Thirdly, because the PI Contribution taxes income without considering specific deductions and the actual situation of companies, and therefore does not uphold the principle of fiscal capacity of legal persons, which points toward a taxation of companies in accordance with their actual income, which also causes its unconstitutionality.

Moreover, as referred to above, the scope of application of the PI Contribution is the same as that of the fee on the sale of medicinal products, that is, the entities subject to the PI Contribution are also those “selling for the first time, for valuable consideration, in the national territory, medicinal products for human use, irrespective of whether they are holders of a marketing authorisation or registration, or their representatives, intermediaries, wholesalers or simply suppliers of medicinal products under an exceptional use authorisation, or of an exceptional authorisation, for medicinal products”; although double taxation is not in and of itself prohibited, in this case, the accumulation of the PI Contribution with a fee 

charged on the same taxable matter strengthens the argument of the breach of the principle of proportionality and of fiscal capacity.

It is therefore concluded that it is possible to sustain the unconstitutionality of the PI Contribution, irrespective of the same being set as a special tax, a tax with extra-fiscal purposes or a special contribution.

AGREEMENT

As referred to above, the entities concerned by the PI Contribution may choose to join the Agreement entered into between the Ministries of Finance and of Health and the Pharmaceutical Industry, represented by APIFARMA, whereby they will be exempted from the payment of the PI Contribution.

This Agreement establishes the value of the contribution of the Pharmaceutical Industry towards expenses with medicinal products in the scope of the national health services, aiming to reduce public expenditure with medicinal products.

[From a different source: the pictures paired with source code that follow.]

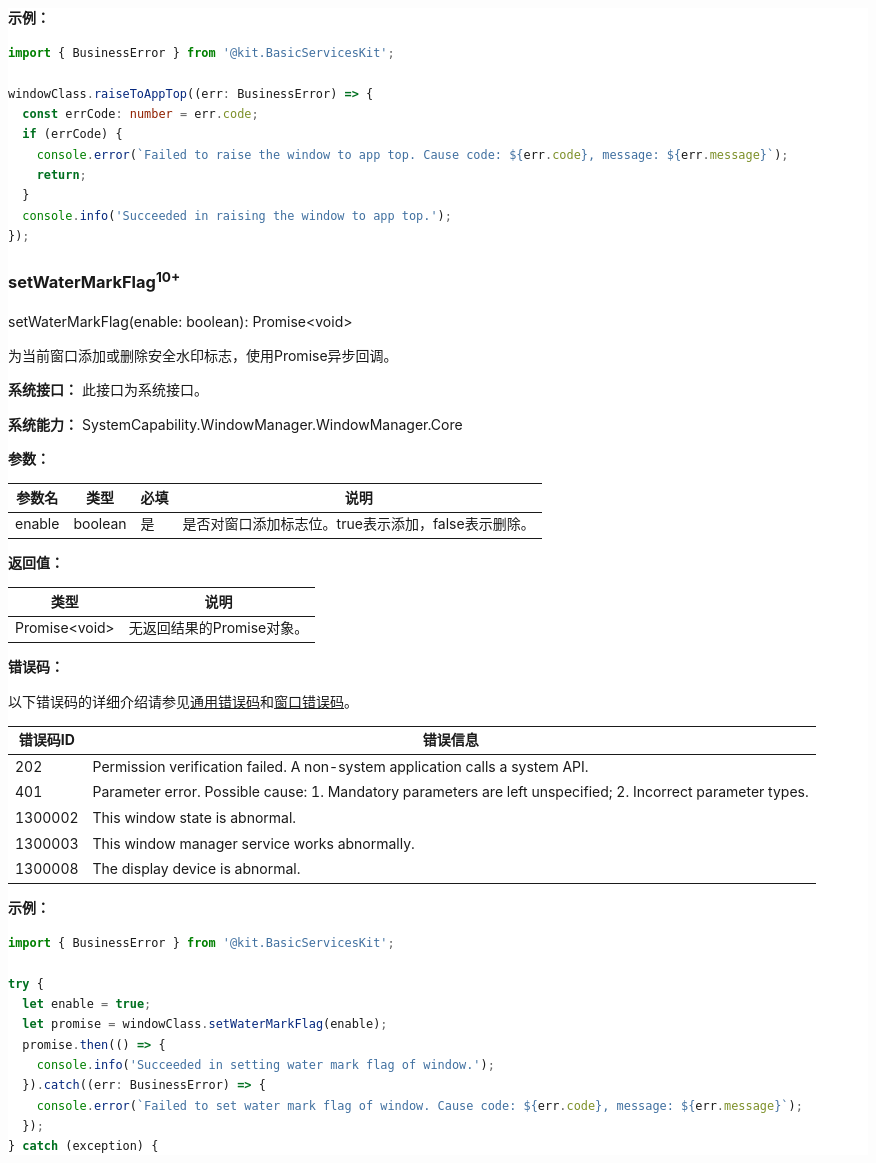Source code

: **示例：**

```ts
import { BusinessError } from '@kit.BasicServicesKit';

windowClass.raiseToAppTop((err: BusinessError) => {
  const errCode: number = err.code;
  if (errCode) {
    console.error(`Failed to raise the window to app top. Cause code: ${err.code}, message: ${err.message}`);
    return;
  }
  console.info('Succeeded in raising the window to app top.');
});
```

### setWaterMarkFlag<sup>10+</sup>

setWaterMarkFlag(enable: boolean): Promise&lt;void&gt;

为当前窗口添加或删除安全水印标志，使用Promise异步回调。

**系统接口：** 此接口为系统接口。

**系统能力：** SystemCapability.WindowManager.WindowManager.Core

**参数：**

| 参数名 | 类型     | 必填 | 说明                                            |
| ------ | ------- | --- | ------------------------------------------------ |
| enable | boolean | 是   | 是否对窗口添加标志位。true表示添加，false表示删除。 |

**返回值：**

| 类型                | 说明                      |
| ------------------- | ------------------------- |
| Promise&lt;void&gt; | 无返回结果的Promise对象。 |

**错误码：**

以下错误码的详细介绍请参见[通用错误码](../errorcode-universal.md)和[窗口错误码](errorcode-window.md)。

| 错误码ID | 错误信息 |
| ------- | ---------------------------------------------- |
| 202     | Permission verification failed. A non-system application calls a system API. |
| 401     | Parameter error. Possible cause: 1. Mandatory parameters are left unspecified; 2. Incorrect parameter types. |
| 1300002 | This window state is abnormal.                 |
| 1300003 | This window manager service works abnormally.  |
| 1300008 | The display device is abnormal.           |

**示例：**

```ts
import { BusinessError } from '@kit.BasicServicesKit';

try {
  let enable = true;
  let promise = windowClass.setWaterMarkFlag(enable);
  promise.then(() => {
    console.info('Succeeded in setting water mark flag of window.');
  }).catch((err: BusinessError) => {
    console.error(`Failed to set water mark flag of window. Cause code: ${err.code}, message: ${err.message}`);
  });
} catch (exception) {
```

In this connection, the Agreement established the payment of a contribution by the companies associated with APIFARMA of a minimum value of EUR 135,000,000 (having as reference the total value of EUR 180,000,000 for the entire pharmaceutical industry); the sum to be paid by each company associated with APIFARMA must be determined in accordance with a formula to be established by APIFARMA.

The determination of the above–mentioned contribution by the Pharmaceutical Industry with a view to reducing public expenditure with medicinal products in 2015, is underpinned by an objective of public expenditure with medicinal products of the national health system of EUR 2,000,000,000. Taking this objective into account, the Agreement also provides for an additional contribution by the companies that joined the Agreement, to the effect of these companies paying the amount of public expenditure with medicinal products sustained by the national health system, in excess of such maximum objective of EUR 2,000,000,000.

Indeed, pursuant to Clause 3(7) of the Agreement, the payment of the amount in excess of such maximum expenditure objective, must be made by the companies that joined the Agreement during the first quarter of 2016. Additionally, the same provision sets out that “The companies associated with APIFARMA and that joined the Agreement are only responsible for the part attributable to them in the increase of the public expenditure with medicinal products in the national health service, in the proportion of the corresponding market share.”

It should also be mentioned that the content of the Agreement is very similar to the one entered into by the parties, with the same purpose, for 2014. And the latter also established, in Clause 3(7) thereof an increase of the contributions from each company associated with APIFARMA that joined the Agreement, in case the 2 thousand million euro expenditure limit is exceeded.